**Questions**
**a.** Using the Figma plugin question below, decide whether each statement agrees with it. Answer yes or no for each, and quote the deciding words.
(i) The function the poster wants to run is named UpdateLayout().
(ii) The poster's current code listens for the 'documentchange' event.
(iii) The reply claims that documentchange events carry less overhead than a selection-based position check.
**b.** In the Figma plugin question below, what does the reply suggest comparing when the selection changes?
**c.** List every property of element that the code in the Figma plugin question below reads.

**Document extract**
I’m building a Figma plugin and need help with detecting when a frame gets moved around. I want to execute a function called UpdateLayout()
but only after the user finishes dragging and drops the frame in its new spot.
Right now my code runs whenever I select a frame, but that’s not what I want. I need it to wait until the frame is actually moved to a different location.
figma.on('selectionchange', () => {
const currentSelection = figma.currentPage.selection;
currentSelection.forEach(element => {
if (element.type === 'FRAME') {
console.log(`Frame position is: (${element.x}, ${element.y})`);
UpdateLayout();
}
});
});
The problem is this code triggers when I just click on a frame, not when I actually move it. What’s the right way to detect when a frame has been dragged to a new position?
actually there’s another way thats simpler - you can use currentpage.selection with a position check instead of documentchange events. just compare old vs new coordinates when selection changes and only fire updateLayout if they’re different. way less overhead than documentchange which can get really chatty during complex operations.

**Data section**
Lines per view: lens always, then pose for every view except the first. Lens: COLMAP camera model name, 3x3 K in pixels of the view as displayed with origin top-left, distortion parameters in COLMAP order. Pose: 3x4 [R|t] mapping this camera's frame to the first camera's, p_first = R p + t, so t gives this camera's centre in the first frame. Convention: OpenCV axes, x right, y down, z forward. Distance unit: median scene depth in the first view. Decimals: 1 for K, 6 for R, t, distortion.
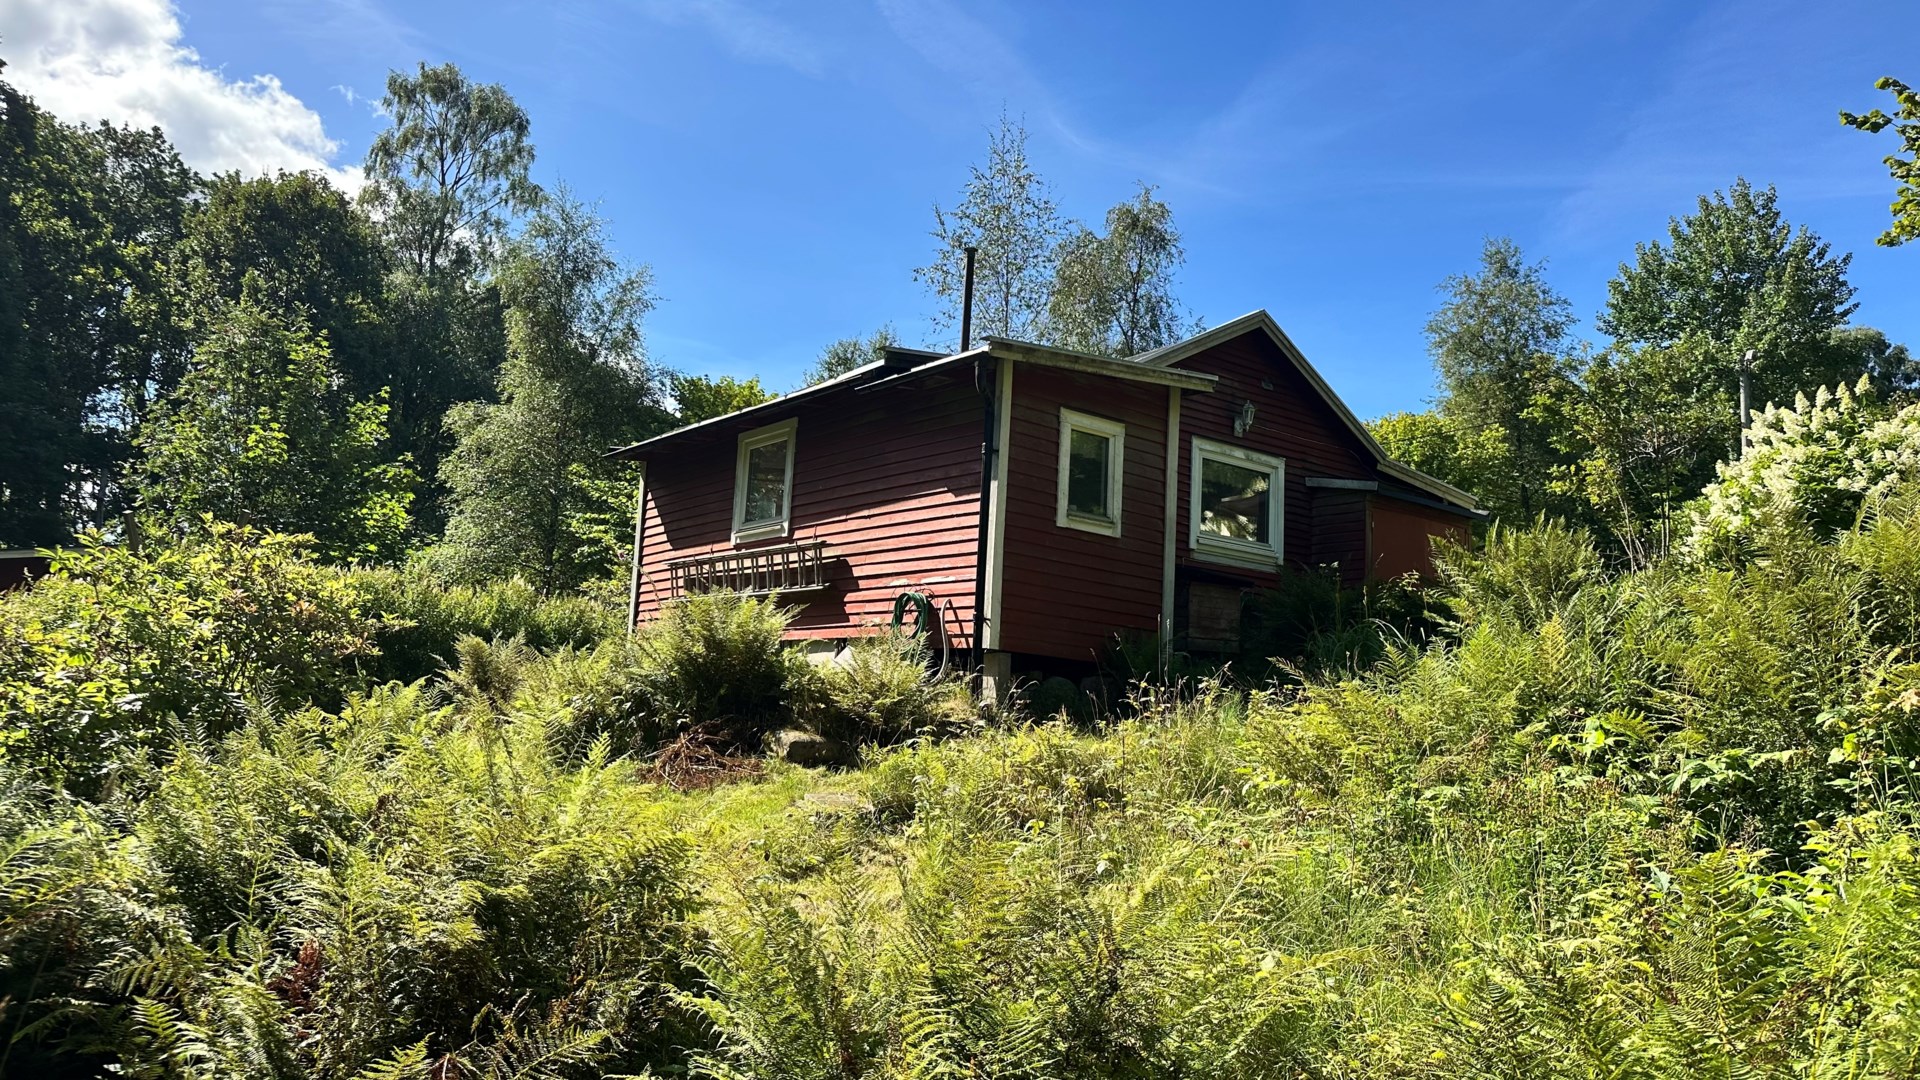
lens RADIAL K [[1364.1, 0, 960.0], [0, 1364.1, 540.0], [0, 0, 1]] dist [-0.007554, -0.003059]
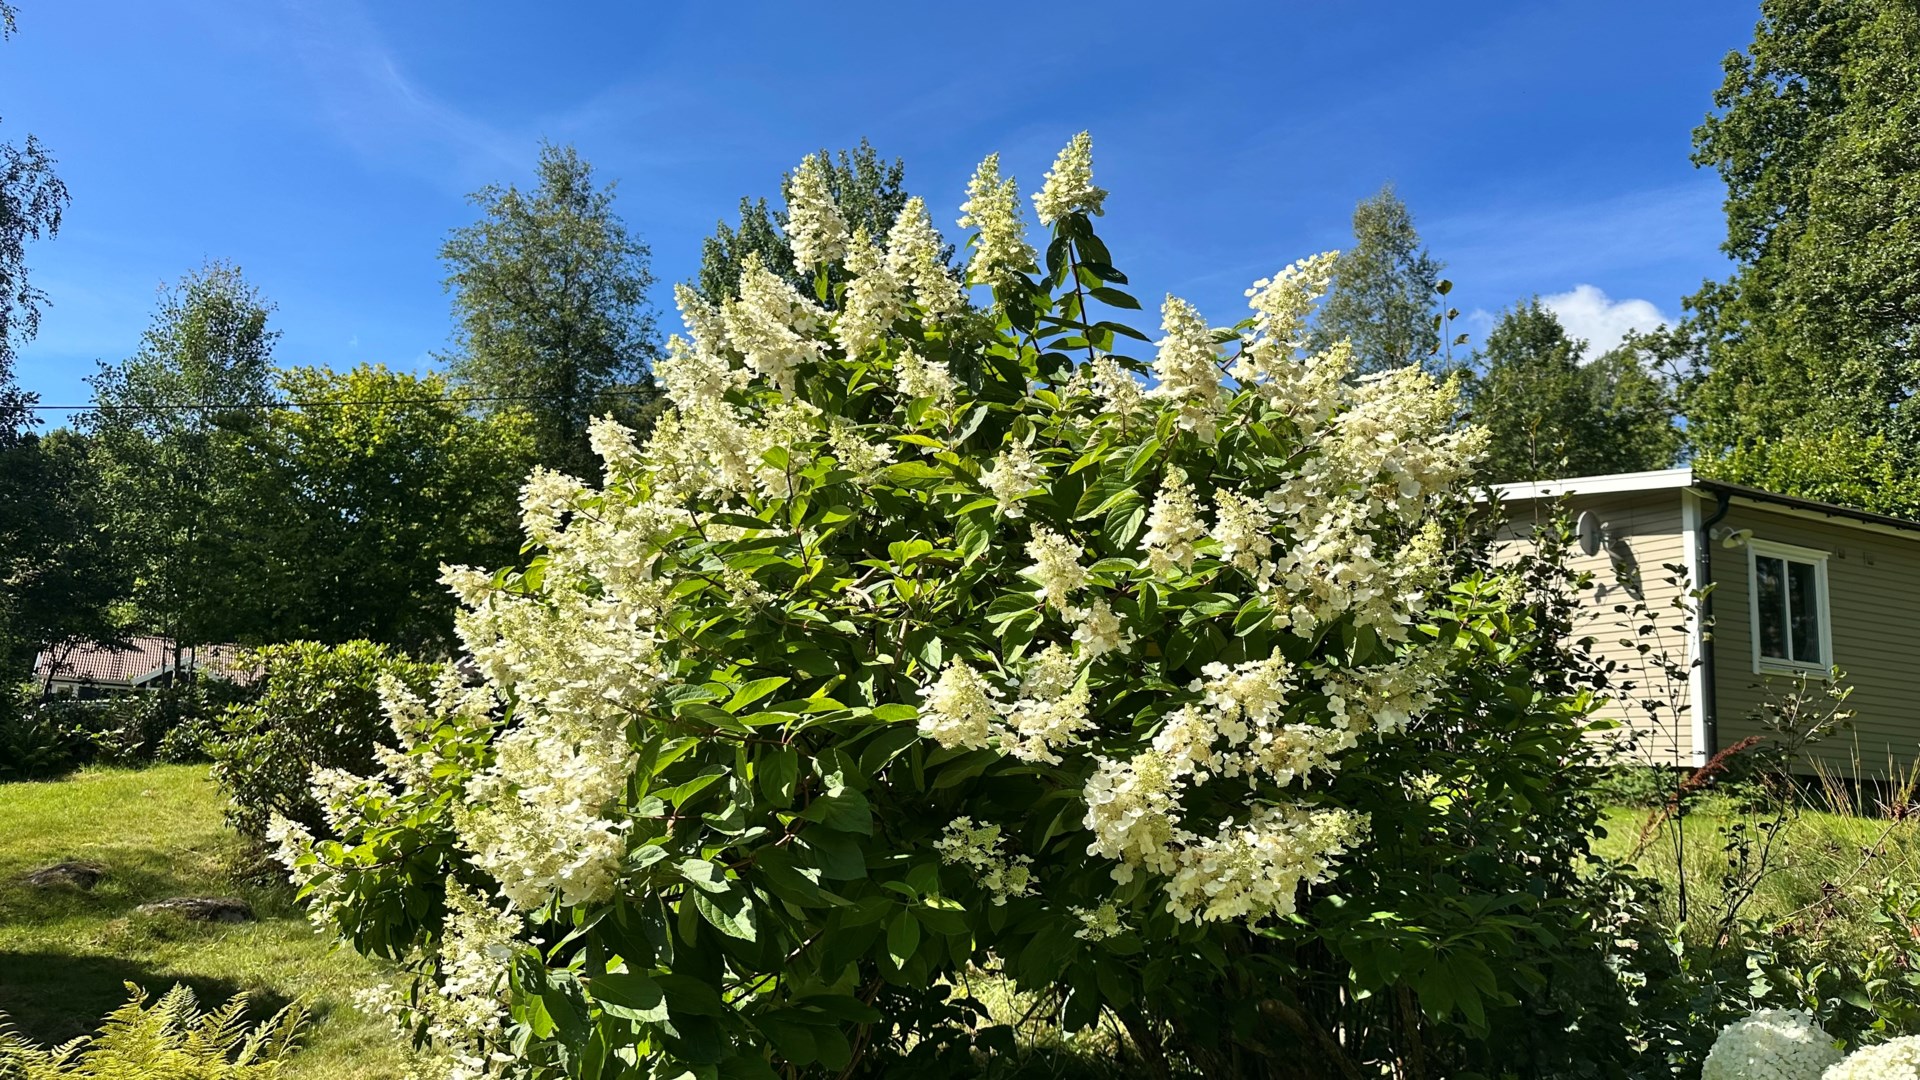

**Results**
**a.**
(i) Yes: "I want to execute a function called UpdateLayout()"
(ii) No: "figma.on('selectionchange', () => {"
(iii) No: "way less overhead than documentchange which can get really chatty during complex operations."

**b.** Old and new coordinates.

**c.** type, x, y